# RECORDS FOR THIS EXERCISE

····················

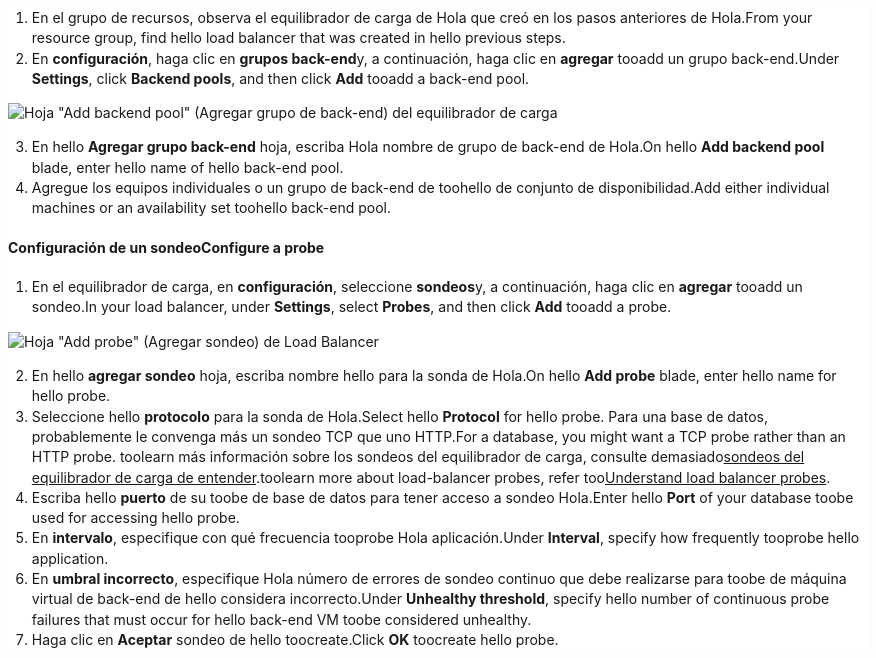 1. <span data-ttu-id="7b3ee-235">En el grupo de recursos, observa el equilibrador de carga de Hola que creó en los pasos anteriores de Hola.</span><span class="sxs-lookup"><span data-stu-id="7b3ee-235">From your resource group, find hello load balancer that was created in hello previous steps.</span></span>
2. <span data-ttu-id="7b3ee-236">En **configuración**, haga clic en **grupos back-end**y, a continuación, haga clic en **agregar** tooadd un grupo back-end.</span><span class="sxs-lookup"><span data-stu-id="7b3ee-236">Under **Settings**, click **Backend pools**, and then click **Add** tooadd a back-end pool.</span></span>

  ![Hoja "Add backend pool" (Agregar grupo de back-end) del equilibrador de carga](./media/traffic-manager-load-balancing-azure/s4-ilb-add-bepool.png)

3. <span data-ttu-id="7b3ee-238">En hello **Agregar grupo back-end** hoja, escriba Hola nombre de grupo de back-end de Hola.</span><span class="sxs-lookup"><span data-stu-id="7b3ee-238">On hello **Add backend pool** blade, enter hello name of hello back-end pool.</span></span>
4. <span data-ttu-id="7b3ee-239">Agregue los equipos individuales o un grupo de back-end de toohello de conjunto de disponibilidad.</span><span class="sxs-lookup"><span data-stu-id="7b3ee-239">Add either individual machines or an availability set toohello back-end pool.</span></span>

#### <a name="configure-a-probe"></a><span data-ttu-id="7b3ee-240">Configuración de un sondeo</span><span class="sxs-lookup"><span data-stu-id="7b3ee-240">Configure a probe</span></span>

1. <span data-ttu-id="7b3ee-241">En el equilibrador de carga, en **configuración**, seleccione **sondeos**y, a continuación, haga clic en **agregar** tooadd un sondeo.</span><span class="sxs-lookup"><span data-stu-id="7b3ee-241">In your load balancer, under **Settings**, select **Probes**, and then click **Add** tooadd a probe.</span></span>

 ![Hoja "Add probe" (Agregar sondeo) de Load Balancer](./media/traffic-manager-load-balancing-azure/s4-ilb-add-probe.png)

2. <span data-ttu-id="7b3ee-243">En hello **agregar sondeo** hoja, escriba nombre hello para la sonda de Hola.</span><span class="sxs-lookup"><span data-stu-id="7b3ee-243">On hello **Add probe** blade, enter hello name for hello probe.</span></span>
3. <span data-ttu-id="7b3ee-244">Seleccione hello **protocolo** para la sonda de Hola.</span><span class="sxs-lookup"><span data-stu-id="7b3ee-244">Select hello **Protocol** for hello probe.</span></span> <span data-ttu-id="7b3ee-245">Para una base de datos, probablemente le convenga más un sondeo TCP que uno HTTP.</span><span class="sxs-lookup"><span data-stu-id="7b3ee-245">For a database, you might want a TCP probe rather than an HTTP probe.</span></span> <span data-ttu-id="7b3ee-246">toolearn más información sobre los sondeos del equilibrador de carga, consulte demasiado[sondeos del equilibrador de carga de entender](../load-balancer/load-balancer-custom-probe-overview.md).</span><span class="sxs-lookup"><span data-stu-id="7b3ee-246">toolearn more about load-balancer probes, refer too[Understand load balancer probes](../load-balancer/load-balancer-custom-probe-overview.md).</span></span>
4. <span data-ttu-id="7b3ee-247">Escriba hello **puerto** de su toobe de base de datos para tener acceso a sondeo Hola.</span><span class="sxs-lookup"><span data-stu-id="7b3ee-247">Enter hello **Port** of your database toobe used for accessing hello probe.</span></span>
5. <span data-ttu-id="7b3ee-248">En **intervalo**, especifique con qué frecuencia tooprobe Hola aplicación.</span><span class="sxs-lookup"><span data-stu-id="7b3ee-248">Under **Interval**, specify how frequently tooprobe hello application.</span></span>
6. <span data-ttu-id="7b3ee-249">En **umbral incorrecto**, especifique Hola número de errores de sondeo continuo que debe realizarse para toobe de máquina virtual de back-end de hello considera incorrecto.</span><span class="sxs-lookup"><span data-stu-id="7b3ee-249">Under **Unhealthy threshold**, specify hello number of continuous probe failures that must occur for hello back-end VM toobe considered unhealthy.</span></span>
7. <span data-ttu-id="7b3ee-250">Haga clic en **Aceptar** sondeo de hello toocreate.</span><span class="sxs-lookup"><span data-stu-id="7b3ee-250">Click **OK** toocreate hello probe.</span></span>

····················

# TASK ITEM
Restate word for word the entries above from the line with "(Agregar grupo de" through the line with "(Agregar sondeo) de", inclusive, leaving out everything else.

# EXERCISE OUTPUT
  ![Hoja "Add backend pool" (Agregar grupo de back-end) del equilibrador de carga](./media/traffic-manager-load-balancing-azure/s4-ilb-add-bepool.png)

3. <span data-ttu-id="7b3ee-238">En hello **Agregar grupo back-end** hoja, escriba Hola nombre de grupo de back-end de Hola.</span><span class="sxs-lookup"><span data-stu-id="7b3ee-238">On hello **Add backend pool** blade, enter hello name of hello back-end pool.</span></span>
4. <span data-ttu-id="7b3ee-239">Agregue los equipos individuales o un grupo de back-end de toohello de conjunto de disponibilidad.</span><span class="sxs-lookup"><span data-stu-id="7b3ee-239">Add either individual machines or an availability set toohello back-end pool.</span></span>

#### <a name="configure-a-probe"></a><span data-ttu-id="7b3ee-240">Configuración de un sondeo</span><span class="sxs-lookup"><span data-stu-id="7b3ee-240">Configure a probe</span></span>

1. <span data-ttu-id="7b3ee-241">En el equilibrador de carga, en **configuración**, seleccione **sondeos**y, a continuación, haga clic en **agregar** tooadd un sondeo.</span><span class="sxs-lookup"><span data-stu-id="7b3ee-241">In your load balancer, under **Settings**, select **Probes**, and then click **Add** tooadd a probe.</span></span>

 ![Hoja "Add probe" (Agregar sondeo) de Load Balancer](./media/traffic-manager-load-balancing-azure/s4-ilb-add-probe.png)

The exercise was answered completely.